Danver was first the home of a Kodak executive and then it was a local historical museum, one of those ill-lit places to which every town feels entitled—chartership documents and gluey dioramas. Some of these items were still stored in the Danver attic, and if you were daring you could get in through a maintenance closet, walk in your socks through bird cages and minor taxidermies. Rodents and birds, mostly. A red fox, its face inexpertly reassembled around a gunshot wound. An Erie Canal constructed from dusty plastic tubes. It had a wooden crank you could turn to simulate a levy, its gate rising and falling like a torpid guillotine.
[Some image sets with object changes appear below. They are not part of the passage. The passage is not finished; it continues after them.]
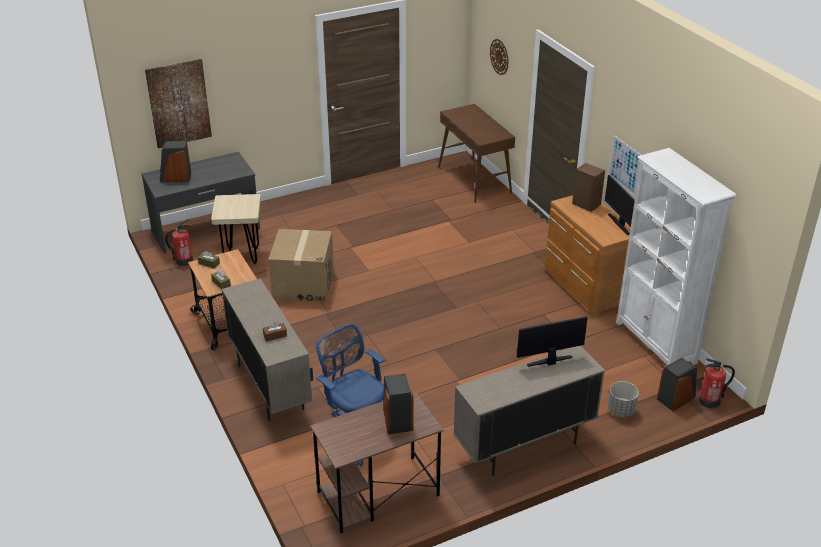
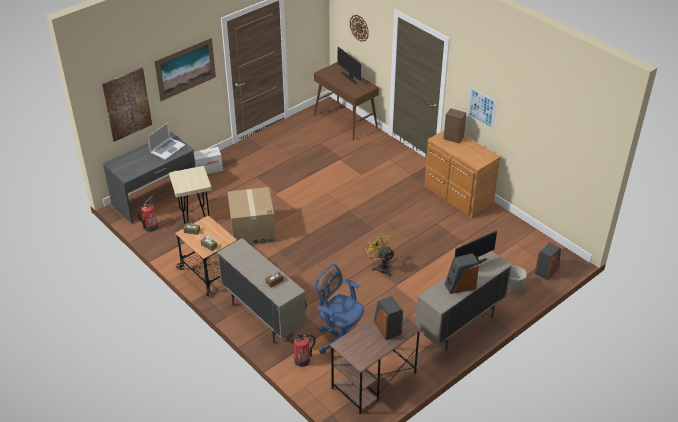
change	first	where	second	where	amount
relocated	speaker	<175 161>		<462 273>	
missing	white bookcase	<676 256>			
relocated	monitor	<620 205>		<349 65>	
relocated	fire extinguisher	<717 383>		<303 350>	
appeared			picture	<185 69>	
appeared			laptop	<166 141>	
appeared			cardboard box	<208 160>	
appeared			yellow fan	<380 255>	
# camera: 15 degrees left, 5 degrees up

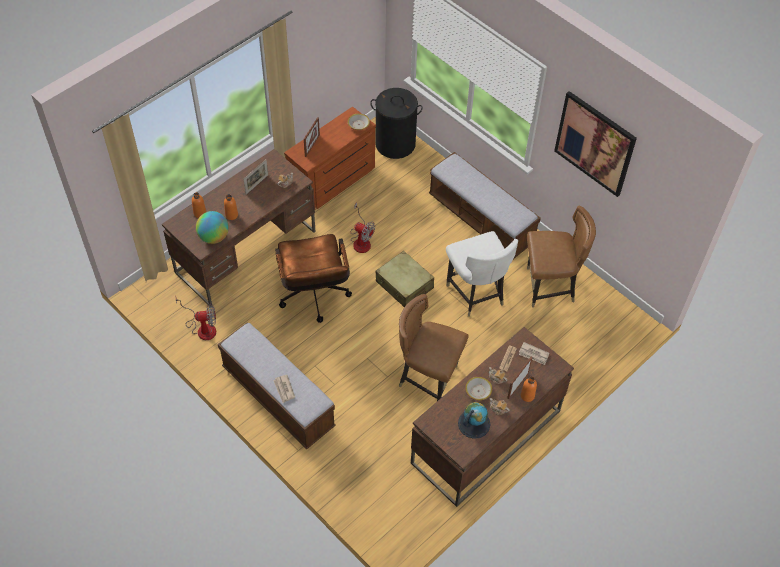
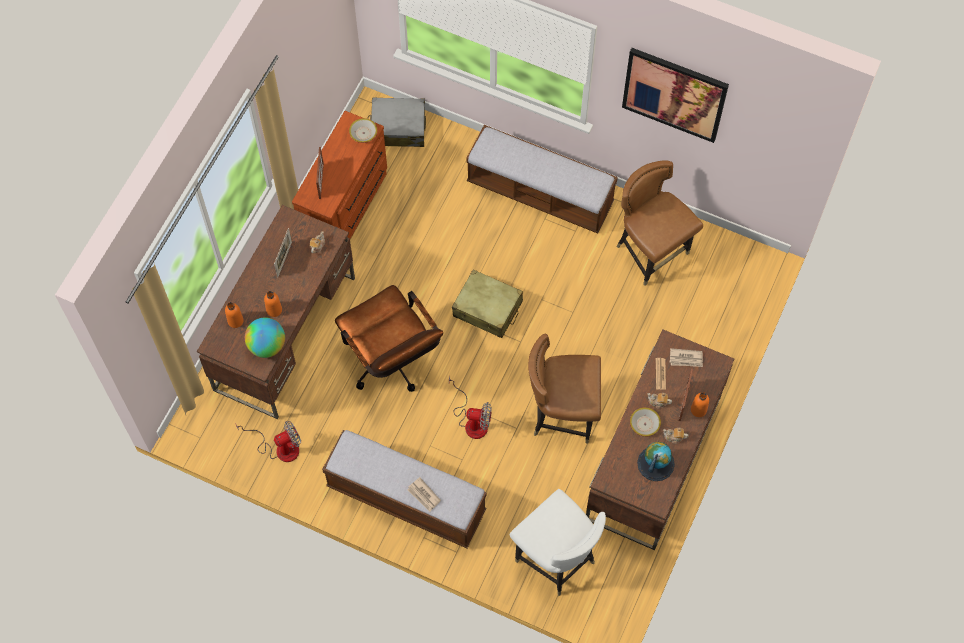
change	first	where	second	where	amount
exchanged	black laundry basket	<396 123>	grey suitcase	<396 122>	
relocated	fan	<363 228>		<470 407>	
spun	brown chair	<561 257>		<659 223>	105 degrees counterclockwise
relocated	white chair	<482 274>		<558 542>	
# camera: 20 degrees left, 10 degrees up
As long as I knew it, Danver was a girls’ school. Those words were lush, magic. Teenage girls were not the same creature as my rosacea-rashed mother, as my own body which I shielded from view even in the bathroom, slinging a towel over the mirror when I bathed.
On late spring evenings I would ride my bike along the bumpy cobblestone paths that circled Danver’s campus, bicycle seat jolting against me, and watch the Danver girls. Crossing the grass to the dining house. Ducking around low-hung trees and lichen-frosted statues to share a cigarette. Laying out on the lawn to catch the last hours of spring sun, faces buried in the grass, bikini strings untied to prevent tan lines.
I wanted to be a Danver girl. I imagined it would be as simple as enrolling there. That some change would come over me. In the weeks after I got my acceptance letter I lay awake, wracked with growing pains, ecstatic with transformation. Waiting to become this new animal.